By Glenn Banks and Martyn Namorong in Port Moresby
Government revenues from Papua New Guinea’s mining, oil and gas sector have essentially dried up.
With the ongoing effects of the devastating earthquake in Hela province, the eruption of election-related violence in the Southern Highlands, a significant budget shortfall, and a foreign exchange crisis driving business confidence down, the resources of the government are severely stretched… and the massively expensive APEC meeting looms in November.
In this context, the drop in government revenue from the resource sector is staggering. And accounts in significant part for the growing fiscal stress.
In 2006-2008, according to Bank of Papua New Guinea figures, the government collected more than K2 billion (NZ$0.9 billion) annually from the sector by way of taxes and dividends, on mineral exports that had just topped K10 billion (NZ$4.6 billion) for the first time.
In 2017, the figure is just K400 million (NZ$180 million) on exports of K25 billion (NZ$11.5 billion) – a revenue reduction of more than 80 percent in the same time that exports have increased by 150 percent.
Government dividends and corporate taxes made up just 1.6 percent of the value of exports in 2017 (and that was a significant increase over 2015 and 2016).
If we take the long-term average share of the value of exports that the government has received (at a little over 10 percent), this points to a potential ‘‘hole’’ of at least K8 billion over the past four years, an amount that would go a long way to covering the current fiscal deficit.
Some precedents
There are some precedents for the rapid drop in government revenues from the sector. In 1990 and 1991 – just as the ‘‘resources boom’’ triggered by the Porgera gold mine and oil production at the Kutubu oilfield began – revenues collapsed, largely due to the closure of the Bougainville copper mine in 1989; and again, briefly in 2009 due to the onset of the global financial crisis in 2008.

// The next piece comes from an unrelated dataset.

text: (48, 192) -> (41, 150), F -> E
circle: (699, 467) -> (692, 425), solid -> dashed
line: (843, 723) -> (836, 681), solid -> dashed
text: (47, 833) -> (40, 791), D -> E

But neither of these has been as deep or as sustained as the current hole.
A full explanation of the precipitous decline in resource revenues is beyond the scope of this analysis.

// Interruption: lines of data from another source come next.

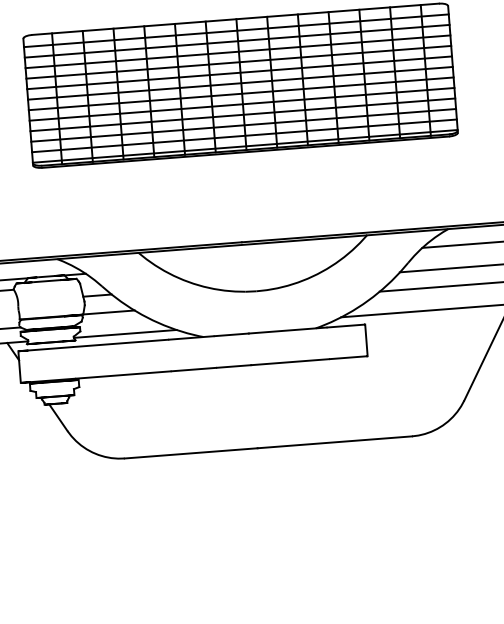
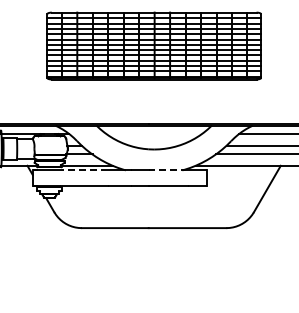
line: (288, 330) -> (168, 170), solid -> dashed
line: (121, 343) -> (84, 170), solid -> dashed

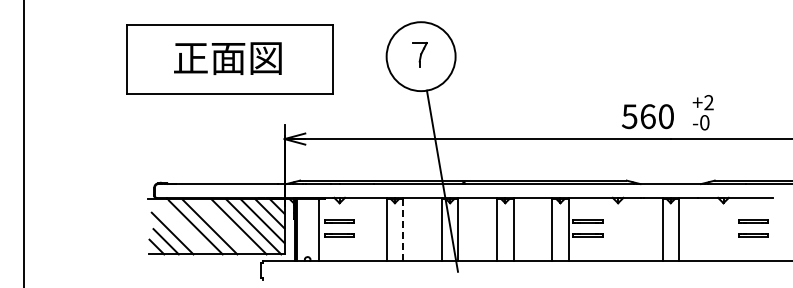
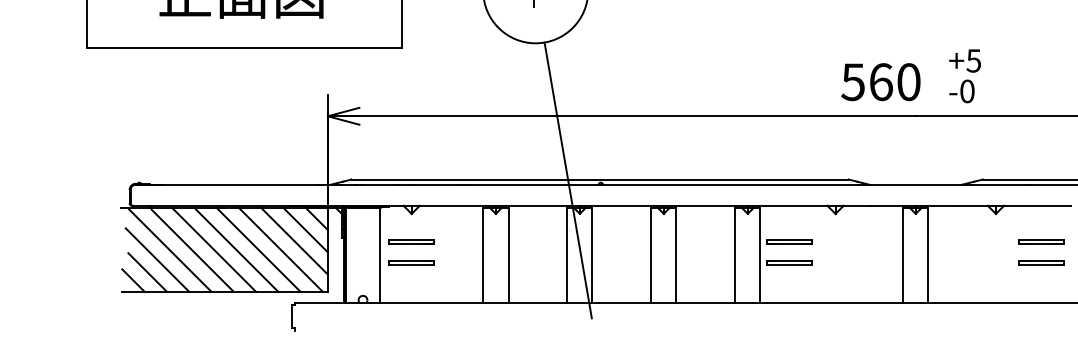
text: (708, 102) -> (973, 60), +2 -> +5
line: (181, 227) -> (170, 250), added
line: (224, 227) -> (236, 250), added
line: (403, 229) -> (508, 253), dashed -> solid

Clearly, a number of factors are involved, including a fall in commodity prices, major construction and expansion costs (which attract accelerated depreciation provisions) and generous tax deals.
The revenue dry-up of the past four years also reveals that the state bears a disproportionate share of the risks associated with resource projects and investments. If we go back to the original intent of the post-Independence mineral policy, it was to translate mineral wealth into broad-based development across the whole country:
“…known mineral resources should be developed for the revenue they can provide to the government” (PNG Department of Finance 1977: 2).
This clearly has not happened in the last four years. And certainly the Treasurer cannot be critiqued for commissioning yet another fiscal review: this seems appropriate, although whether it effectively addresses broader issues of a “fair share” of mineral wealth remaining in PNG remains to be seen.
While there is much less money coming from the resources sector, there is at least better data than there used to be. The Extractive Industries Transparency Initiative (EITI) is a global initiative begun in 2002 to give transparency to what were regarded as often opaque flows of resource revenues from multinational companies in the extractives sector (especially oil) to the state in the countries in which they were operating.
Voluntary initiative
It is a voluntary initiative in which countries (and companies) can elect to become a “candidate” country, and so long as they are able to be compliant with EITI standards, they can be admitted as a full member of EITI.
The key requirement is to be able to report in a reliable way (through third party audits) on the revenues paid by companies, and reconcile these with payments received by the different arms of the state.
The involvement of all parties – companies, governments and civil society – and public communication around the event and its products is also seen as central to both transparency and raising awareness of the nature of resource revenues and their destination.
Papua New Guinesa initiated its involvement in EITI in 2012. Four annual EITI reports have so far been produced (for the years 2013 to 2016). These reports provide an increasingly rigorous and transparent set of data on flows from the sector to the government, and identify additional revenue streams to the government than what BPNG use (and have used for the past 40 years).
When all the additional revenue streams that EITI identify are included, the total share of the value of mineral exports rises to around 6.5 percent for 2017, up from the 1.6 percent based on the BPNG data.
EITI is not without its problems and the most recent PNG country report identifies areas where it needs to be strengthened in PNG, and a focus on companies rather than operations can lead to the obfuscation of total flows and payments from each mine, oil and gasfield.
In the PNG context, an examination of the sub-national flows and audit trails is also significant, and an initial study into this is underway.